[YOUR INSTRUCTIONS]: All of the entries below are to be copied without any alteration.

[THE RECORDS]:
* * * *

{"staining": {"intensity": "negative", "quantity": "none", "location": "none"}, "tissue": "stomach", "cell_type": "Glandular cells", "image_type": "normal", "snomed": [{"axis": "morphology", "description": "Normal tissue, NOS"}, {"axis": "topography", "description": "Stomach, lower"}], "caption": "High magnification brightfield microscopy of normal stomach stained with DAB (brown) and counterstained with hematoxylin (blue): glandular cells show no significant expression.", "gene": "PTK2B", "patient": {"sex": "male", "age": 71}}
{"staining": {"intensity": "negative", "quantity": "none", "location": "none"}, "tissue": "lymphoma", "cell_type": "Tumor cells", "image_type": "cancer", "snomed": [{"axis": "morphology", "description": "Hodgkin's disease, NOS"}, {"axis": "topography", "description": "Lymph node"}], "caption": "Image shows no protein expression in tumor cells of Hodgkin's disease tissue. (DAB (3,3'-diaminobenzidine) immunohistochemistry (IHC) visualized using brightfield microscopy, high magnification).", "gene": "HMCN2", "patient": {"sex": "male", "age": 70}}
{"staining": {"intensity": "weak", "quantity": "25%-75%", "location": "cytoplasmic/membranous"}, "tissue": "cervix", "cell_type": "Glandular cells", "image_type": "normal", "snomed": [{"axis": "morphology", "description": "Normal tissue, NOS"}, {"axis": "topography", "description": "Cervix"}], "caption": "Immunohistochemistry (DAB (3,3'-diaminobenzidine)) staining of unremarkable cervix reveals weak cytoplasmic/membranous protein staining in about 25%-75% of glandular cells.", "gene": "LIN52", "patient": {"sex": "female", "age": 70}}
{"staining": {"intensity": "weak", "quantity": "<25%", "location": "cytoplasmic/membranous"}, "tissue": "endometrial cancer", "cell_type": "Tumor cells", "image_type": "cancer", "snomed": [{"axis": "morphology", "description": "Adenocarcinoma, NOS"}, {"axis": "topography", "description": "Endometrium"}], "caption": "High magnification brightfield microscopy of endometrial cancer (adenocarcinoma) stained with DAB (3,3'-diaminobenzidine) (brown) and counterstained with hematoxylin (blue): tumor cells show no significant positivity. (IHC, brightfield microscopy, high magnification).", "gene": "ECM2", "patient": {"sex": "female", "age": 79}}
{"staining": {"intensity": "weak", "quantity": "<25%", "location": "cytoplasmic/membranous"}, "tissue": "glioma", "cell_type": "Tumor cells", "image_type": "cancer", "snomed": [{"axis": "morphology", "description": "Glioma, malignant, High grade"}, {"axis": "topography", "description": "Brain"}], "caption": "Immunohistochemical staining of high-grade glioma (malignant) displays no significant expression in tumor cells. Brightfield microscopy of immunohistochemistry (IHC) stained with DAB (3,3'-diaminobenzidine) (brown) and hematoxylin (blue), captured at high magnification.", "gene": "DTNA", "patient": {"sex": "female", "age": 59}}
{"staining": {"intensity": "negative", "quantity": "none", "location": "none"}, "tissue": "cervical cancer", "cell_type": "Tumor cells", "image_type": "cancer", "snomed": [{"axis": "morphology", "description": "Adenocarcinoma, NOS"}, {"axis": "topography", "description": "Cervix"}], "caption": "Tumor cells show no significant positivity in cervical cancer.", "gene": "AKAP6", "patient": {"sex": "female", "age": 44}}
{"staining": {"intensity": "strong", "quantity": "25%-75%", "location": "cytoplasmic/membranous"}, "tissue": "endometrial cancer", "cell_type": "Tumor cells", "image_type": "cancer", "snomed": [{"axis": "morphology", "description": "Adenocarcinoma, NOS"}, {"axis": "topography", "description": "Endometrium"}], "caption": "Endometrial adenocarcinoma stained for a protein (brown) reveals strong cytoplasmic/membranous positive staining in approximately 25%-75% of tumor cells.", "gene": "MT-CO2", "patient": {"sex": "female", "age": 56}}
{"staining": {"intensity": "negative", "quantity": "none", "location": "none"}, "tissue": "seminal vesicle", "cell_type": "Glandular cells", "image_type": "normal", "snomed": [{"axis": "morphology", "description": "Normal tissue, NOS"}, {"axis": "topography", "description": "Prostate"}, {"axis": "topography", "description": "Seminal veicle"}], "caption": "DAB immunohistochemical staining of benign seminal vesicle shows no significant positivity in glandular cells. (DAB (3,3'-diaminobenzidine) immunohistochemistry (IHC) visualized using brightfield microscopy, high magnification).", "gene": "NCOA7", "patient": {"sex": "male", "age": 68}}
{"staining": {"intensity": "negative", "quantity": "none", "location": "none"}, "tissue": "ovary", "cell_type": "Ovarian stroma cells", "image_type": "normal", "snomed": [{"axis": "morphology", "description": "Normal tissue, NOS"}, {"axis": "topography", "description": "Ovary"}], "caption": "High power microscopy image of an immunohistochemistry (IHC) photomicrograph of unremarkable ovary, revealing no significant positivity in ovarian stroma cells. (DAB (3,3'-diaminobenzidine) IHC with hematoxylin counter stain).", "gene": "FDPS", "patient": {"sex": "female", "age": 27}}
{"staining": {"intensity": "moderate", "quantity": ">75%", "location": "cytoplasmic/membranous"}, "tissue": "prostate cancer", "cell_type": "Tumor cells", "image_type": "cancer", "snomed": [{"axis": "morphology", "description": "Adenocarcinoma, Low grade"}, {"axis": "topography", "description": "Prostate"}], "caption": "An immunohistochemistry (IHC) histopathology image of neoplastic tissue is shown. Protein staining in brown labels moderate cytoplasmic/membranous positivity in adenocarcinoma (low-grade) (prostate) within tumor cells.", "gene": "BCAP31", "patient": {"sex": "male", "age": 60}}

* * * *

[SOLUTION TO THE PROBLEM]:
{"staining": {"intensity": "negative", "quantity": "none", "location": "none"}, "tissue": "stomach", "cell_type": "Glandular cells", "image_type": "normal", "snomed": [{"axis": "morphology", "description": "Normal tissue, NOS"}, {"axis": "topography", "description": "Stomach, lower"}], "caption": "High magnification brightfield microscopy of normal stomach stained with DAB (brown) and counterstained with hematoxylin (blue): glandular cells show no significant expression.", "gene": "PTK2B", "patient": {"sex": "male", "age": 71}}
{"staining": {"intensity": "negative", "quantity": "none", "location": "none"}, "tissue": "lymphoma", "cell_type": "Tumor cells", "image_type": "cancer", "snomed": [{"axis": "morphology", "description": "Hodgkin's disease, NOS"}, {"axis": "topography", "description": "Lymph node"}], "caption": "Image shows no protein expression in tumor cells of Hodgkin's disease tissue. (DAB (3,3'-diaminobenzidine) immunohistochemistry (IHC) visualized using brightfield microscopy, high magnification).", "gene": "HMCN2", "patient": {"sex": "male", "age": 70}}
{"staining": {"intensity": "weak", "quantity": "25%-75%", "location": "cytoplasmic/membranous"}, "tissue": "cervix", "cell_type": "Glandular cells", "image_type": "normal", "snomed": [{"axis": "morphology", "description": "Normal tissue, NOS"}, {"axis": "topography", "description": "Cervix"}], "caption": "Immunohistochemistry (DAB (3,3'-diaminobenzidine)) staining of unremarkable cervix reveals weak cytoplasmic/membranous protein staining in about 25%-75% of glandular cells.", "gene": "LIN52", "patient": {"sex": "female", "age": 70}}
{"staining": {"intensity": "weak", "quantity": "<25%", "location": "cytoplasmic/membranous"}, "tissue": "endometrial cancer", "cell_type": "Tumor cells", "image_type": "cancer", "snomed": [{"axis": "morphology", "description": "Adenocarcinoma, NOS"}, {"axis": "topography", "description": "Endometrium"}], "caption": "High magnification brightfield microscopy of endometrial cancer (adenocarcinoma) stained with DAB (3,3'-diaminobenzidine) (brown) and counterstained with hematoxylin (blue): tumor cells show no significant positivity. (IHC, brightfield microscopy, high magnification).", "gene": "ECM2", "patient": {"sex": "female", "age": 79}}
{"staining": {"intensity": "weak", "quantity": "<25%", "location": "cytoplasmic/membranous"}, "tissue": "glioma", "cell_type": "Tumor cells", "image_type": "cancer", "snomed": [{"axis": "morphology", "description": "Glioma, malignant, High grade"}, {"axis": "topography", "description": "Brain"}], "caption": "Immunohistochemical staining of high-grade glioma (malignant) displays no significant expression in tumor cells. Brightfield microscopy of immunohistochemistry (IHC) stained with DAB (3,3'-diaminobenzidine) (brown) and hematoxylin (blue), captured at high magnification.", "gene": "DTNA", "patient": {"sex": "female", "age": 59}}
{"staining": {"intensity": "negative", "quantity": "none", "location": "none"}, "tissue": "cervical cancer", "cell_type": "Tumor cells", "image_type": "cancer", "snomed": [{"axis": "morphology", "description": "Adenocarcinoma, NOS"}, {"axis": "topography", "description": "Cervix"}], "caption": "Tumor cells show no significant positivity in cervical cancer.", "gene": "AKAP6", "patient": {"sex": "female", "age": 44}}
{"staining": {"intensity": "strong", "quantity": "25%-75%", "location": "cytoplasmic/membranous"}, "tissue": "endometrial cancer", "cell_type": "Tumor cells", "image_type": "cancer", "snomed": [{"axis": "morphology", "description": "Adenocarcinoma, NOS"}, {"axis": "topography", "description": "Endometrium"}], "caption": "Endometrial adenocarcinoma stained for a protein (brown) reveals strong cytoplasmic/membranous positive staining in approximately 25%-75% of tumor cells.", "gene": "MT-CO2", "patient": {"sex": "female", "age": 56}}
{"staining": {"intensity": "negative", "quantity": "none", "location": "none"}, "tissue": "seminal vesicle", "cell_type": "Glandular cells", "image_type": "normal", "snomed": [{"axis": "morphology", "description": "Normal tissue, NOS"}, {"axis": "topography", "description": "Prostate"}, {"axis": "topography", "description": "Seminal veicle"}], "caption": "DAB immunohistochemical staining of benign seminal vesicle shows no significant positivity in glandular cells. (DAB (3,3'-diaminobenzidine) immunohistochemistry (IHC) visualized using brightfield microscopy, high magnification).", "gene": "NCOA7", "patient": {"sex": "male", "age": 68}}
{"staining": {"intensity": "negative", "quantity": "none", "location": "none"}, "tissue": "ovary", "cell_type": "Ovarian stroma cells", "image_type": "normal", "snomed": [{"axis": "morphology", "description": "Normal tissue, NOS"}, {"axis": "topography", "description": "Ovary"}], "caption": "High power microscopy image of an immunohistochemistry (IHC) photomicrograph of unremarkable ovary, revealing no significant positivity in ovarian stroma cells. (DAB (3,3'-diaminobenzidine) IHC with hematoxylin counter stain).", "gene": "FDPS", "patient": {"sex": "female", "age": 27}}
{"staining": {"intensity": "moderate", "quantity": ">75%", "location": "cytoplasmic/membranous"}, "tissue": "prostate cancer", "cell_type": "Tumor cells", "image_type": "cancer", "snomed": [{"axis": "morphology", "description": "Adenocarcinoma, Low grade"}, {"axis": "topography", "description": "Prostate"}], "caption": "An immunohistochemistry (IHC) histopathology image of neoplastic tissue is shown. Protein staining in brown labels moderate cytoplasmic/membranous positivity in adenocarcinoma (low-grade) (prostate) within tumor cells.", "gene": "BCAP31", "patient": {"sex": "male", "age": 60}}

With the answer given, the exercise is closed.